> [PREGUNTAS SOBRE EL TEXTO]
• a. Responde estas preguntas sobre el pasaje del paciente que desconfiaba de los médicos:
(i) ¿Para qué dolencia decía el paciente que era excelente el agua del volcán de Copahue?
(ii) ¿Qué le hacía un japonés en las rodillas?
(iii) ¿Qué pudo solicitar el paciente al día siguiente de la visita?
• b. Prosigue el pasaje del paciente que desconfiaba de los médicos a partir de su última oración.

:: PASAJE

En la medicina, en lo que yo lo traté muchas veces, también era un hombre un tanto raro. Como muchos otros no creía en los médicos, ni en las drogas, y con mucha frecuencia, sin consultármelo, iba, no con otros médicos, sino curanderos, comadres, gentes que le daban alguna recomendación. Una vez venía de Argentina y me enseñó un frasquito pequeño diciéndome: “Mire esta es agua del volcán de Copahue, es excelente para el reumatismo que yo padezco y se toma por gotas, es muy fuerte, veinte gotas al día y si viera qué bien me siento”.

A los dos meses le decía a su hija: “Oye, estoy muy mal, todas estas cosas no me sirven. Creo que hay que llamar a Carlitos”. Entonces iba yo a verlo y le daba la medicina ortodoxa. Otra vez era un japonés que le hacía puntos de fuego en sus rodillas, un chino con su acupuntura, un naturista con una cura de aguas y frutas… era su desprecio para la ciencia que se hacía manifiesto hasta en sus mínimos detalles: trataba de creer más en la magia que en la medicina, su ignorancia aparente de nuestro arte la exageraba. En algún interrogatorio le pregunté: “¿Cómo anda usted de la próstata?” y me contestó un tanto despreocupado; “¿Dónde queda eso?” […]

Alguna vez que hablaba yo de medicina psicosomática, y estando reciente su internación en el Instituto de Cardiología, me comentó: “¿Recuerda cuando estuve encamado? Pues bien, después de la visita de usted y su hermano me sentí tan bien que estoy seguro que me hizo más provecho nuestra charla que las drogas del cardiólogo. Acuérdese que al día siguiente pude solicitar mi alta”.

::::
:: DATOS PARA EXAMINAR

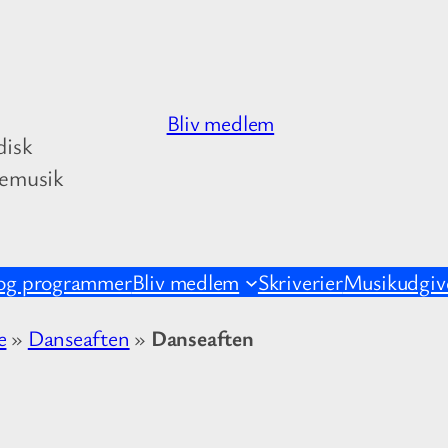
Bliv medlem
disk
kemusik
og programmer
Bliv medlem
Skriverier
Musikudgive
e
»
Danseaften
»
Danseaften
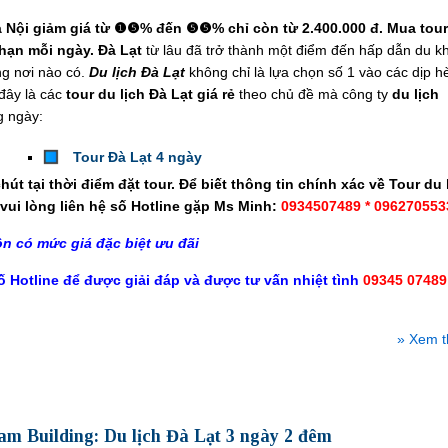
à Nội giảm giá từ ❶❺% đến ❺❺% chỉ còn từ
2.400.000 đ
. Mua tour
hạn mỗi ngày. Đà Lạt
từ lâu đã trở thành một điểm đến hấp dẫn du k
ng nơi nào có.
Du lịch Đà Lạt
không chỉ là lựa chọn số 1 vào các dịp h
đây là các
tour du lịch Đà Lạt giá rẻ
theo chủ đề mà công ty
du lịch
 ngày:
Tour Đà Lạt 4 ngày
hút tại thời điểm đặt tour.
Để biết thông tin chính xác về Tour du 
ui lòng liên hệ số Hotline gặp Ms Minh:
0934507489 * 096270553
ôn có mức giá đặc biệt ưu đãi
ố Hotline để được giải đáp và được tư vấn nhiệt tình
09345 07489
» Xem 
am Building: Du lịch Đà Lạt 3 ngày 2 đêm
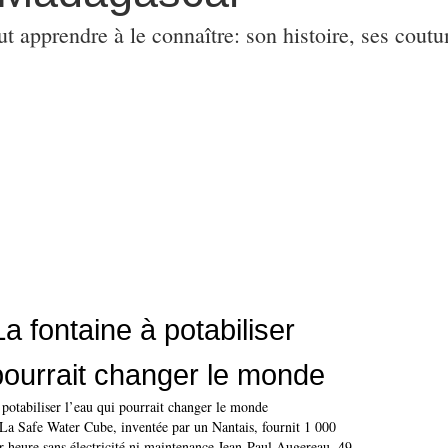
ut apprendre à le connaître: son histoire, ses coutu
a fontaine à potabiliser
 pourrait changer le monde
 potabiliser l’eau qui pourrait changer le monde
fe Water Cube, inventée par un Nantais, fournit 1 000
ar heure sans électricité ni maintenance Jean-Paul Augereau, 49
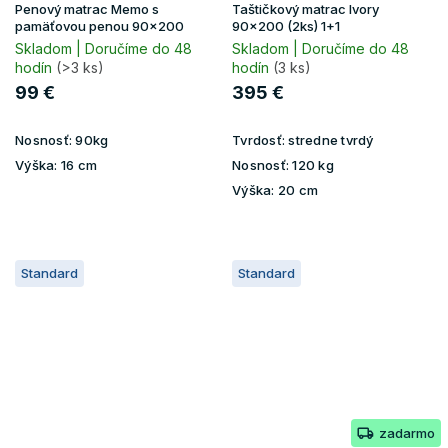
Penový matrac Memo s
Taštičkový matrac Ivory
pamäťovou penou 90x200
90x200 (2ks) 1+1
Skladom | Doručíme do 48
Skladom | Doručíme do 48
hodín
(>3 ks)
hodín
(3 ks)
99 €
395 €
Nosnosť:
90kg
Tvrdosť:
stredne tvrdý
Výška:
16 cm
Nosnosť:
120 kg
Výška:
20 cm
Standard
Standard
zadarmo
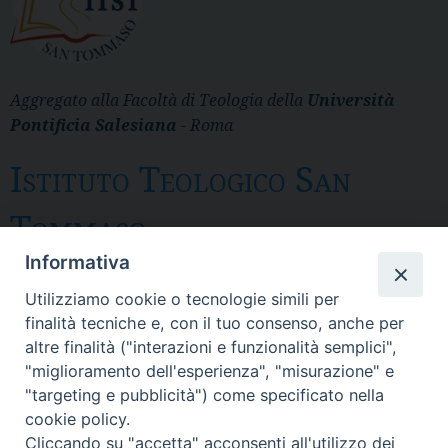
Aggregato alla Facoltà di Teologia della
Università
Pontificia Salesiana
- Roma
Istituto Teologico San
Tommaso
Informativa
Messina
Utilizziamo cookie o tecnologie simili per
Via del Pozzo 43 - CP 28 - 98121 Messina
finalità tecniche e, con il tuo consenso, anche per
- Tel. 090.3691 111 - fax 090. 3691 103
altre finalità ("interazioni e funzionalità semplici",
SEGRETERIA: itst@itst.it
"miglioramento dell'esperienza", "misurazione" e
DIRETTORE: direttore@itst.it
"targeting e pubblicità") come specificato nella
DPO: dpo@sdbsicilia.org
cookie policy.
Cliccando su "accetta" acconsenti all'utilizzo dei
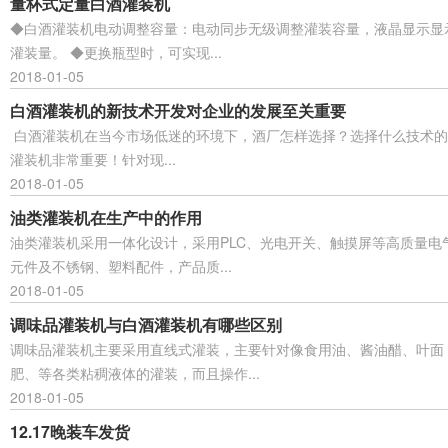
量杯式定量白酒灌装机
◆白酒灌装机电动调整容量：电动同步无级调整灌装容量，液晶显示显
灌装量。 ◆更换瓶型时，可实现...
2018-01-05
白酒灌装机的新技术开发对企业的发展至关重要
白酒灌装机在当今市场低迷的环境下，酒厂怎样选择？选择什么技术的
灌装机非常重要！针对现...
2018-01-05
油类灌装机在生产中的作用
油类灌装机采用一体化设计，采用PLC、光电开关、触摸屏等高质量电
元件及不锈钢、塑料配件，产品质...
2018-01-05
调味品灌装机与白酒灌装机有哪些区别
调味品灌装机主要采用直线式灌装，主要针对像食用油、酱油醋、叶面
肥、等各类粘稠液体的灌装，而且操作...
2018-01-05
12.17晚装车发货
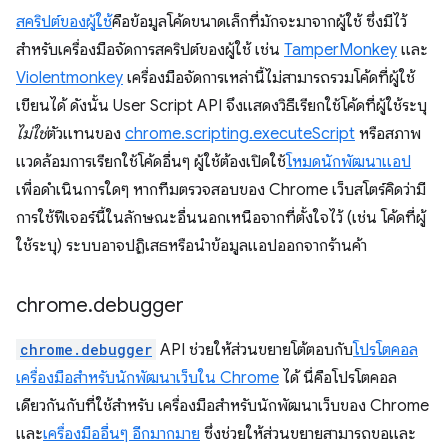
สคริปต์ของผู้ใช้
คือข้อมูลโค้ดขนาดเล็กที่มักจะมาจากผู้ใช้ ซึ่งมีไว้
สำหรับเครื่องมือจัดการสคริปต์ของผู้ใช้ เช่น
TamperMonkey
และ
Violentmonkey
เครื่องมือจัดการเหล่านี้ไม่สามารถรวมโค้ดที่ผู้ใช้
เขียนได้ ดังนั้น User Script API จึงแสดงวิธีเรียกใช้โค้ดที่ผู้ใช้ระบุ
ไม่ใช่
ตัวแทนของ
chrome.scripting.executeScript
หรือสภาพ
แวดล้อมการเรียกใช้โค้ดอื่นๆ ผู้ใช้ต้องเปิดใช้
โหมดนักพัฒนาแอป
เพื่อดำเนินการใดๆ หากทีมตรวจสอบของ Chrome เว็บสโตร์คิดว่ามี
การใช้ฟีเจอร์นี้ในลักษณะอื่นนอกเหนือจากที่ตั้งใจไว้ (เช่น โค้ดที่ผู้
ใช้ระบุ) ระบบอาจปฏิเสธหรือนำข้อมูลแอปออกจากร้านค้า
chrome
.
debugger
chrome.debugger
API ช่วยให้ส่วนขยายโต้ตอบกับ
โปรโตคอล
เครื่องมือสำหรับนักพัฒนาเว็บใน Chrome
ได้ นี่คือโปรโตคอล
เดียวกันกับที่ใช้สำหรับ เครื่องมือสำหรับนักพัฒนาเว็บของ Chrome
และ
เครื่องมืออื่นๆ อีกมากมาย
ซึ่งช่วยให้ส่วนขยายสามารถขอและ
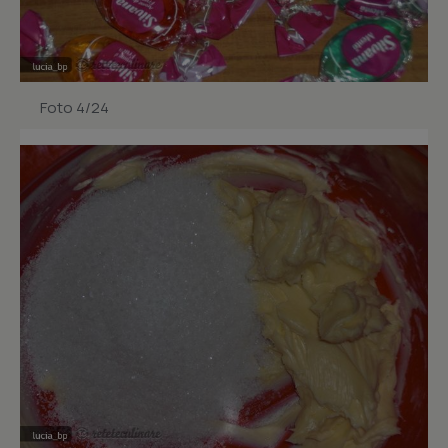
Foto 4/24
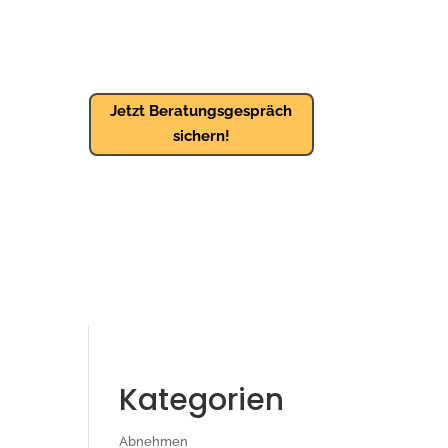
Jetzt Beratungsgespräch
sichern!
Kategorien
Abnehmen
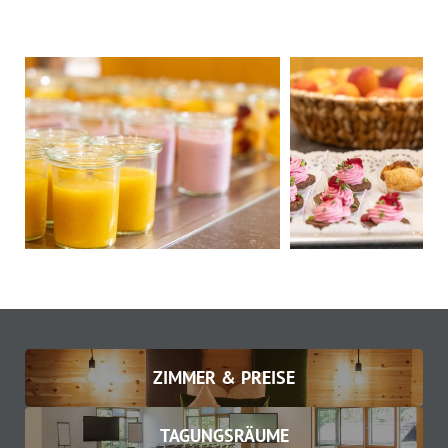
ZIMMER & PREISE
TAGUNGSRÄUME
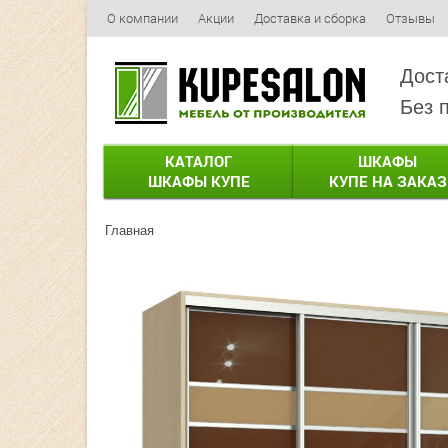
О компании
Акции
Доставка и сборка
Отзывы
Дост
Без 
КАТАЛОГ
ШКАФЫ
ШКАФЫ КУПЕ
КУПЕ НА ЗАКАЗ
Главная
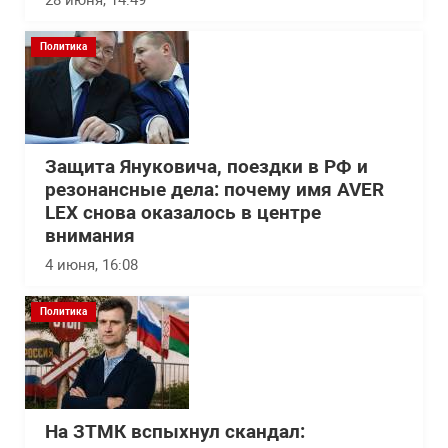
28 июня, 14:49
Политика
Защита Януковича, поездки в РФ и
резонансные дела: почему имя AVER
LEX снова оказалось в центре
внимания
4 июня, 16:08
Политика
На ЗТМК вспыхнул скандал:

::::

> [RESPUESTAS DE LA ACTIVIDAD]
• a.
(i) Para el reumatismo.
(ii) Puntos de fuego.
(iii) Su alta.

• b.
Sentía sin duda que la vida llegaba a su fin y en realidad su posición ante la muerte, aunque un tanto contradictoria, iba iluminándose con celeridad haciéndolo tan confiado en su fe, en su destino extrahumano, que la miraba sonriendo en sus últimas semanas. Recuerdo que una noche tuvo un sueño apacible y dulce; soñó que se moría y que eso le daba una sensación de tranquilidad, de serenidad, el clásico remanso en que descansan las agitadas aguas de un río. Llegué en la tarde y estaba yo junto a él, cuando después de referirme su sueño, sonriendo dijo frente a su hija que estaba con nosotros: “No tuve suerte. Aquí, María del Carmen me argumentó en contra, asegurándome que no es tan fácil morirse. Y ahora sí lo creo”.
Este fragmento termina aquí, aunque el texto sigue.